As soon as I tuned into the theme of prayer this week, I instantly knew what I had to share. Sometimes we experience defining moments in our lives and this is definitely one of those. It was September 11, 2001, a day that our country was in shock, angered and questioning everything we knew. What I did not know was later that evening, my personal world was also going to be shaken.
Driving my kids home after picking them up from daycare, I noticed my daughter was not herself. She had her head against the window and while asking her if they had talked at school about the four planes crashing, she just said she had the worst headache. Kids don’t typically get headaches, so that was concerning and I ended up taking her to Urgent Care after dinner. The doctor said it was probably a sinus infection, wrote a script for the pink stuff and sent us home. She was exhausted so I tucked her into bed after giving her a dose of the medication.
I went to check in on her a little while later and she was thrashing all over the bed, and at that moment our lives were forever different. She was rushed to the hospital and needed to be transported to a larger one; however, all planes were downed, including Life Flight. A high-tech ambulance had to pick her up, which meant it contained more advanced lifesaving equipment for the ride. My mom and I followed the ambulance having no idea what was going on, although the ER physician was a Neurologist and said her condition was really bad.
Once she was checked into the NICU at Toledo Children’s Hospital they explained she was posturing, which is when the hands and feet go rigid and are curling up. It’s a sign of abnormal brain activity and tested later revealed she had Viral Encephalitis following a Varicella vaccine a few weeks earlier. They needed to put her in a medically induced coma to try to get her brain swelling down. The doctor looked me right in the eyes and told me she might not make it through the night. I was in denial though. How could my 8-year-old who was the picture of health be on life support? I refused to even consider she would die.
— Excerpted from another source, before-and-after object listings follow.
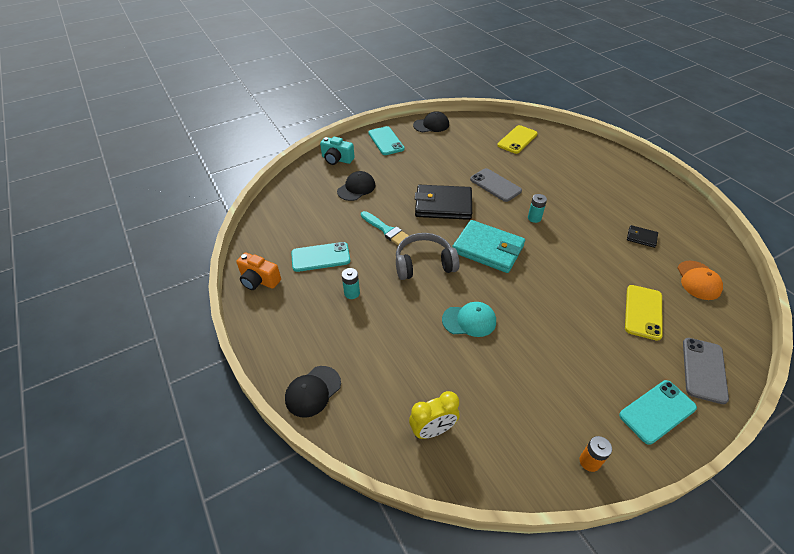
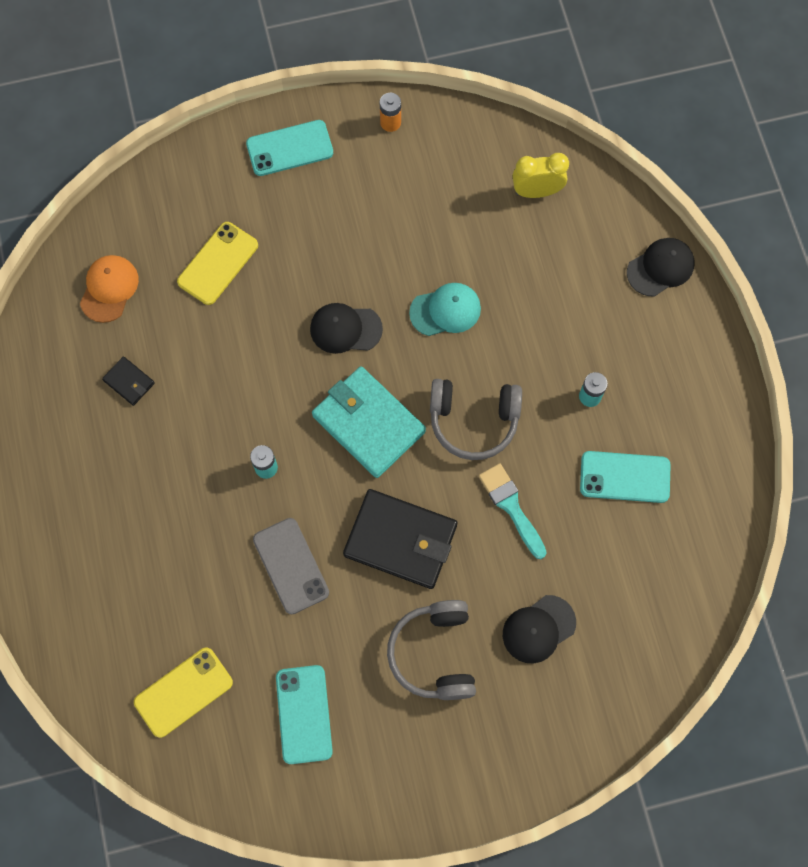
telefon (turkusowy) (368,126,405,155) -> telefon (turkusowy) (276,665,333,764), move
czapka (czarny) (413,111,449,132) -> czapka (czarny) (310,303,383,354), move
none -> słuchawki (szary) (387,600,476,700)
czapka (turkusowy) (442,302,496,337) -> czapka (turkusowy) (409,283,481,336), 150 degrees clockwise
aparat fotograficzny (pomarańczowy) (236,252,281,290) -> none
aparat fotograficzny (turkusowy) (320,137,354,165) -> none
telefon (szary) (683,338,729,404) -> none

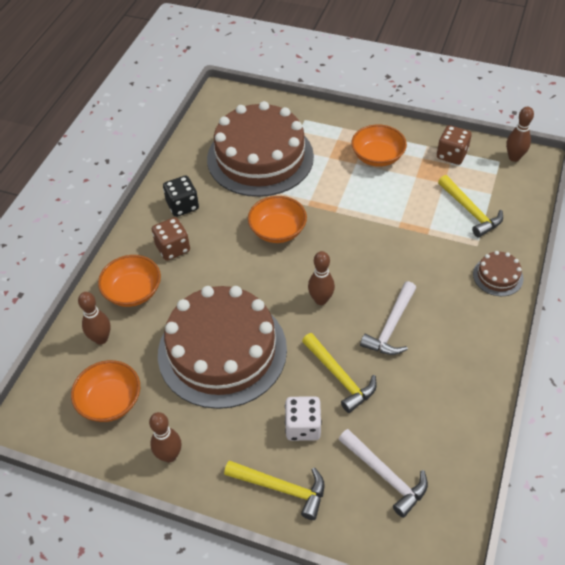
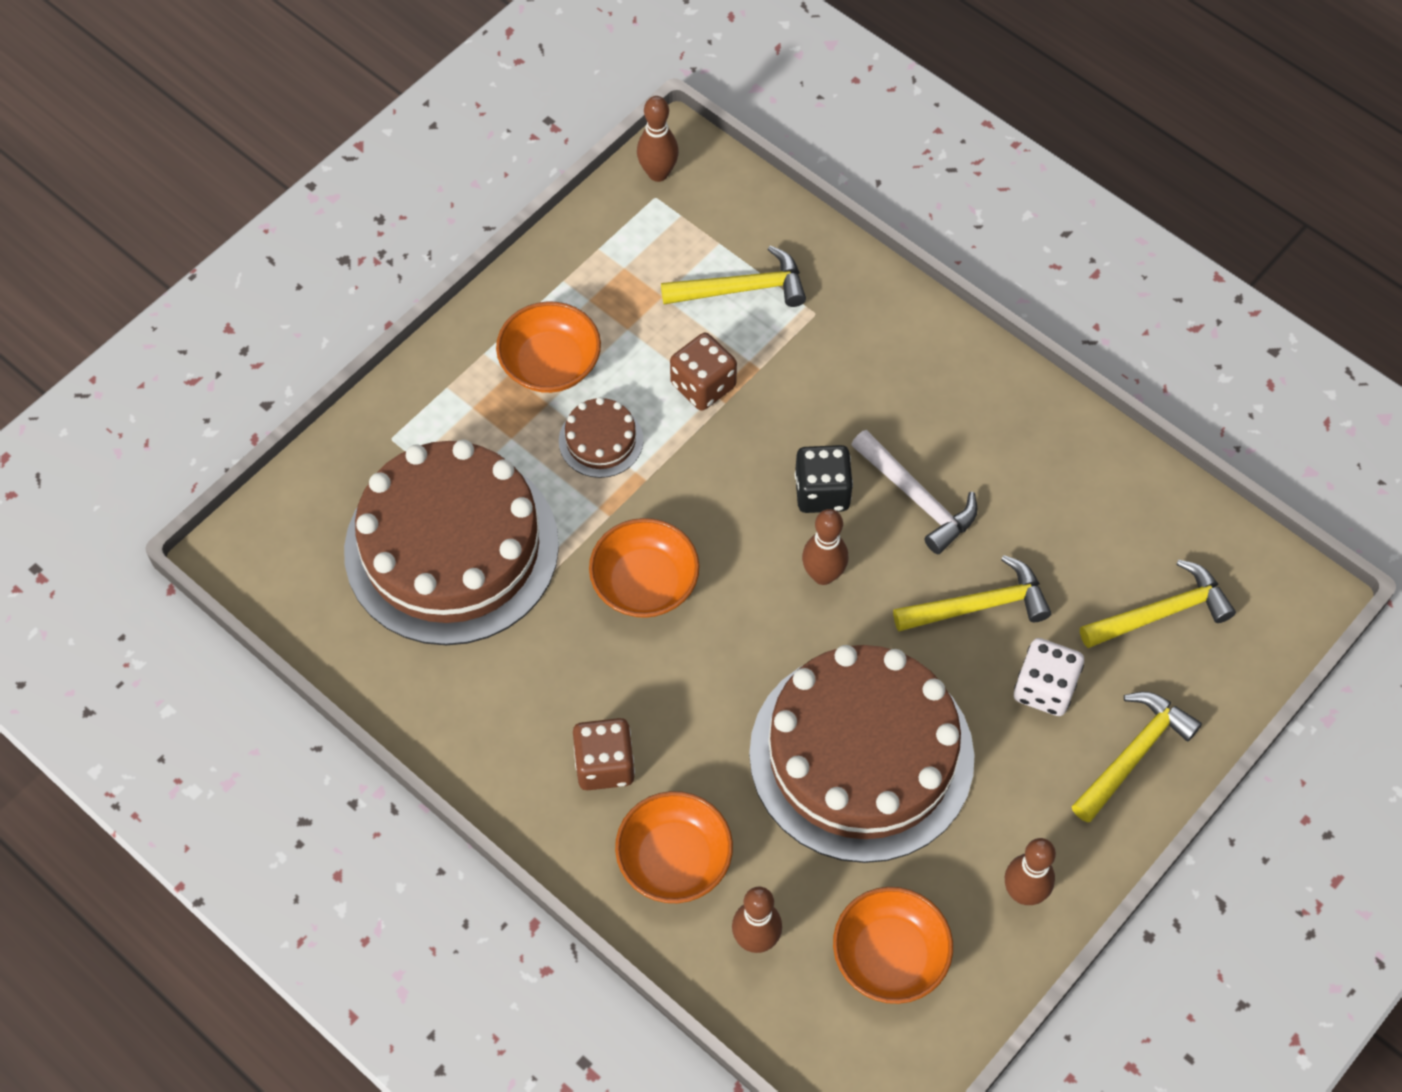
tort (brązowy) (473,251,523,296) -> tort (brązowy) (559,397,643,478), move
kostka do gry (brązowy) (437,125,472,165) -> kostka do gry (brązowy) (670,333,737,410), move
kostka do gry (czarny) (163,176,199,217) -> kostka do gry (czarny) (795,445,853,513), move
młotek (biały) (338,429,428,518) -> młotek (żółty) (1080,559,1236,648)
A few days later, the nurses shooed me out of her room so they could do whatever it is they do while you are gone, and I went to the common area down the hall. Another family that was there was going through something similar, and the room was full- Aunt, Uncles, Cousins, Grandparents and they were all sobbing. I couldn’t help but overhear their loved one was brain dead and the doctors wanted to pull her off life support. She had been the picture of health as well until a few days ago. It was at that moment that I realized if their daughter could die, so could mine.
I left that room and found a dark quiet room, where people went to nap and hit my knees. I had not been spiritual, relied more on facts and numbers to get through life. I worked in lending, and had an Accounting degree. We were raised Catholic, but just went to church on Christmas and Easter and honestly not every year. But I hit my knees on the cold, hard hospital floor and promised God if He would spare my daughter in any condition, I would do whatever He wanted me to. I made promises and deals and cried out. And I meant every word.
Marissa woke up after 5 days on life support. She knew who everyone was, what her name was, and most things she needed to know. I am not saying there wasn’t a long recovery ahead- she was left with epilepsy and years of healing; but she graduated with her high school class, she works as a Caregiver and just started Nursing School this month. I kept that promise to God, although my own spiritual journey has changed over the years to one of more enlightenment than religion. Prayer got me through her illness, through a divorce, through job loss and change, and difficult years raising a child with health issues and a spirited little boy with a mind of his own. Maybe God saved her, maybe it wasn’t her time to leave. I’m not sure, but prayer works.